Load the chunk embeddings into your vector database and create an index optimized for nearest-neighbor search. This lets the system compare a user question against stored content in milliseconds instead of scanning every document. Add filters for document source, language, or tenant if your application serves multiple teams.

Example flow: upsert each chunk with its vector, text, and metadata, then confirm the index is ready for queries. If you are using pgvector, create the vector column and similarity index first. If you are using a hosted service, verify the namespace or collection name before you ingest data.

You should see the index contain the same number of records as your prepared chunks. A quick test query should return the most relevant passages instead of random text.

Step 4: Retrieve relevant context for a user query

Goal: fetch the best supporting passages before the LLM writes an answer.

When a user asks a question, embed the query with the same model, then run similarity search against the vector index. Return the top-k chunks, usually 3 to 8, and optionally rerank them with a cross-encoder or an LLM-based scorer if precision matters more than speed.

Keep an eye on retrieval quality. If the top result is only loosely related, improve chunking, add metadata filters, or enrich the document corpus. Retrieval is the most important quality lever in a RAG system because the generator can only ground its answer in what it receives.

You should see a short list of passages that clearly match the user intent. If the passages are off-topic, the model will likely produce a weak answer even if the generation step is strong.

Step 5: Augment the prompt and generate the answer

Goal: produce a grounded response that cites the retrieved context.

Build a prompt that includes the user question, the retrieved chunks, and clear instructions to answer only from the provided context when possible.

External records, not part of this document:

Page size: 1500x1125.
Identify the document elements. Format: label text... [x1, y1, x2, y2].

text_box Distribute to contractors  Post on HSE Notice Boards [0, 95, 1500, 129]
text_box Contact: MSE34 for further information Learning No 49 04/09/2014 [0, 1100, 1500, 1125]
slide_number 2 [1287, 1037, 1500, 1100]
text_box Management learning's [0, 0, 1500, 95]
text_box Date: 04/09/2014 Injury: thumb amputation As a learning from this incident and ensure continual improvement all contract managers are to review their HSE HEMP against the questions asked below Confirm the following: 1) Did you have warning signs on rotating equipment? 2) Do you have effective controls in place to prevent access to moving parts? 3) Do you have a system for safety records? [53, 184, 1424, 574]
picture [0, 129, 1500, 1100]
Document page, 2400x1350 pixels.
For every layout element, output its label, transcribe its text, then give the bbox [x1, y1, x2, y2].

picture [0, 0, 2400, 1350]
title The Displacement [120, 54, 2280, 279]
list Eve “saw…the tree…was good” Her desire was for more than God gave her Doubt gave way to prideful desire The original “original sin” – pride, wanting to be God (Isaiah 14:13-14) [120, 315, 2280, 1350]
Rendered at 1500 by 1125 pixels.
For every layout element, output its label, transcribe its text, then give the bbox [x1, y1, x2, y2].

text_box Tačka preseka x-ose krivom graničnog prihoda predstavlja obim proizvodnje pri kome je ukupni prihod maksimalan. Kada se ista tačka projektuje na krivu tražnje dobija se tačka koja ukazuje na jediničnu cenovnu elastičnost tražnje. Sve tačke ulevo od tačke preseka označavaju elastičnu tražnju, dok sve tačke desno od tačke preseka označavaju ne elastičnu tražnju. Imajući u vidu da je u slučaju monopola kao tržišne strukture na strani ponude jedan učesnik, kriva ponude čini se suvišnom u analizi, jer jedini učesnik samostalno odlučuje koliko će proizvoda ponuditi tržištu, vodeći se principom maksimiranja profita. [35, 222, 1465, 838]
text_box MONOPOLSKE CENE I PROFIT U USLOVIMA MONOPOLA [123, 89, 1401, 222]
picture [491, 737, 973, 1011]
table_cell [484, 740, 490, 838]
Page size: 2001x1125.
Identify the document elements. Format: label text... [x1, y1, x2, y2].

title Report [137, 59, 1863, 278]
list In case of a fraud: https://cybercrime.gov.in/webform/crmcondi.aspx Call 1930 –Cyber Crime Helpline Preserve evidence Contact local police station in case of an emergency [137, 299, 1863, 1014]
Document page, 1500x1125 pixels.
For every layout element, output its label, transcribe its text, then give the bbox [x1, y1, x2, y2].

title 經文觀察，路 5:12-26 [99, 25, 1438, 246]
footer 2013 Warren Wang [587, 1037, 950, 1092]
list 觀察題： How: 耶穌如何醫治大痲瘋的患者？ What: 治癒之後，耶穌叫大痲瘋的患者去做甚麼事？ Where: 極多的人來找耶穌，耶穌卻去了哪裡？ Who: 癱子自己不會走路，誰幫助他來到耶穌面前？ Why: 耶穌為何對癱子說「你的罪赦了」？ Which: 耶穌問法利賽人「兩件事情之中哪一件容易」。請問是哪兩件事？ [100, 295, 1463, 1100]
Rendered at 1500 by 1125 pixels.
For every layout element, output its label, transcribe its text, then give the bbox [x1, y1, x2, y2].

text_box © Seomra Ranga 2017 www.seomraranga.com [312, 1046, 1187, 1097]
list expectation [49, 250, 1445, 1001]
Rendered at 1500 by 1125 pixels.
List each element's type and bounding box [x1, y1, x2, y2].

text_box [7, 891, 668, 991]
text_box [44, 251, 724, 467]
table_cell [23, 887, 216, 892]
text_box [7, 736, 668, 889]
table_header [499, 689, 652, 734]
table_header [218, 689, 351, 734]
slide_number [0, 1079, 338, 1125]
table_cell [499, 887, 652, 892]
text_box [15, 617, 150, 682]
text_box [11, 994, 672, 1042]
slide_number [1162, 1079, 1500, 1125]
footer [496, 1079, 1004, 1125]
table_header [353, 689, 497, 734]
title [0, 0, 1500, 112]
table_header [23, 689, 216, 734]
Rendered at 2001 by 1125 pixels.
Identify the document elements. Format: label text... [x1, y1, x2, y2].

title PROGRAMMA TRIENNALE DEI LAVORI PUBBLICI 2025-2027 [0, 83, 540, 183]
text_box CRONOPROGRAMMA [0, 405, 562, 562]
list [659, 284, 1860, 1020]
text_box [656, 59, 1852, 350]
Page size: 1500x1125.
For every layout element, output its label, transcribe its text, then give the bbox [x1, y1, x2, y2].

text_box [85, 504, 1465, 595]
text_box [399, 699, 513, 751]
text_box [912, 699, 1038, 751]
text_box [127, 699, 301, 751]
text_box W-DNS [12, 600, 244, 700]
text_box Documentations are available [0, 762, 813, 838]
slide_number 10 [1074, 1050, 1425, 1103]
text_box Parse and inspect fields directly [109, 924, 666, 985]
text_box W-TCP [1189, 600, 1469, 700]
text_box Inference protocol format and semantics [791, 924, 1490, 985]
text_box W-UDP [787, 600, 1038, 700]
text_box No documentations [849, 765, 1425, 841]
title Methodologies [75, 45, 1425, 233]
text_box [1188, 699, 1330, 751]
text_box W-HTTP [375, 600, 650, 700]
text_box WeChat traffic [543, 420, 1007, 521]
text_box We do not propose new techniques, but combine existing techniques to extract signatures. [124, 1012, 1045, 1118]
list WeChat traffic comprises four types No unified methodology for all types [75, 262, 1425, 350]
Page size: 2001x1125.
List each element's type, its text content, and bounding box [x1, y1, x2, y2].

Then send that prompt to the LLM. Ask it to say when the context is insufficient instead of inventing facts. This reduces hallucinations and makes the system easier to trust.

prompt = f"""
Use only the context below to answer the question.
If the context is insufficient, say so.

Context:
{retrieved_context}

Question:
{user_question}
"""

response = llm.invoke(prompt)
print(response.content)

You should see an answer that reflects the retrieved passages and, ideally, mentions the source or quotes key facts. Test with a question that is definitely covered by your corpus and one that is not. The first should be accurate, and the second should politely say the system lacks enough context.

Common mistakes

  • Using the wrong embedding model for queries and documents. Fix: keep one embedding model for indexing and retrieval, and re-embed the corpus if you change models.
  • Making chunks too large or too small. Fix: start around 500 to 1,000 characters with overlap, then tune based on retrieval results.
  • Skipping freshness updates. Fix: add a scheduled re-index job or incremental updater so new documents and edits reach the vector store.

What's next

Once the basic pipeline works, add citations, reranking, cache layers, and evaluation tests for answer faithfulness and retrieval recall. From there, you can extend the same pattern into chat memory, tool use, or domain-specific assistants for support, search, or internal knowledge bases.